Renoir first began to experiment with pastel in the mid-1870s, shortly after Manet and Degas, and his interest in the medium intensified during the following decade. In contrast to his drawings, which he exhibited infrequently, he considered his pastels an integral part of his oeuvre and regularly showed them in public (for example, at the First and Second Impressionist Exhibitions, the 1879 and 1880 Salons, and his solo exhibitions at La Vie Moderne in 1879 and Durand-Ruel in 1883).

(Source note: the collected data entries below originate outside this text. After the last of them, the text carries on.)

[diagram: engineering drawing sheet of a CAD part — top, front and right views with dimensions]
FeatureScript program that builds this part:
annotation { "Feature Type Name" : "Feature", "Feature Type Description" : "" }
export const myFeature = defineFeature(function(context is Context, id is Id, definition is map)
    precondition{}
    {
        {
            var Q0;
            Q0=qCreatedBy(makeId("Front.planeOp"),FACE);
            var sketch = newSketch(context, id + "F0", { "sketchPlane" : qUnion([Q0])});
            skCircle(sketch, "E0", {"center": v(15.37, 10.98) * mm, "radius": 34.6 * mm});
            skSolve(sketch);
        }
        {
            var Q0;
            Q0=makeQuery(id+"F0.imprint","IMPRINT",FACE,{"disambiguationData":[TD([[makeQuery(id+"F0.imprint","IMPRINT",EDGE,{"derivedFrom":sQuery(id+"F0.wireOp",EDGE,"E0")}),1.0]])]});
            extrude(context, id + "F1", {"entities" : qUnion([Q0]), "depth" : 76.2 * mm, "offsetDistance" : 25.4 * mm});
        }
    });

He rarely employed pastel for his formal portrait commissions, however, reserving the medium for works in which the sitters were friends or family (and almost exclusively young women and children, whom he saw as particularly appropriate subjects for the delicate, luminous effects of pastel). The model for the present pastel was very likely Suzanne Valadon, who frequently posed for Renoir during the mid-1880s; her rounded features, pearly pink skin, snub nose, and full bee-stung lips represent a physiognomic type that the artist favored throughout his career. Valadon appears in La danse à la ville and La danse à Bougival from 1882-1883 (Daulte, nos. 438 and 440; Dauberville, nos. 1000 and 1001; Musée d'Orsay, Paris, and Museum of Fine Arts, Boston), in two portraits and two semi-clad scenes of coiffure from 1883-1887 (Daulte, nos. 444 and 491; Dauberville, nos. 1200, 1301, 1159 and 1169; National Gallery of Art, Washington, D.C.; Christie's, New York, 8 May 2000, lot 43), and as one of the pair of principal bathers in the Grandes baigneuses of 1887 (Daulte, no. 514; Dauberville, no. 1292, Philadelphia Museum of Art). François Daulte has explained, "If he frequently used that medium to depict those near and dear to him, it was because pastel, which combines color with line, gave him the possibility of working rapidly to capture in all their vividness the rapid flash of intelligence and the fleeting show of emotion" (Pierre-Auguste Renoir: Watercolors, Pastels, and Drawings in Color, London, 1959, p. 10).

fig. 1
Pierre-Auguste Renoir, Baigneuse (La Coiffure), 1885. Sterling and Francine Clark Art Institute, Williamstown, Massachusetts.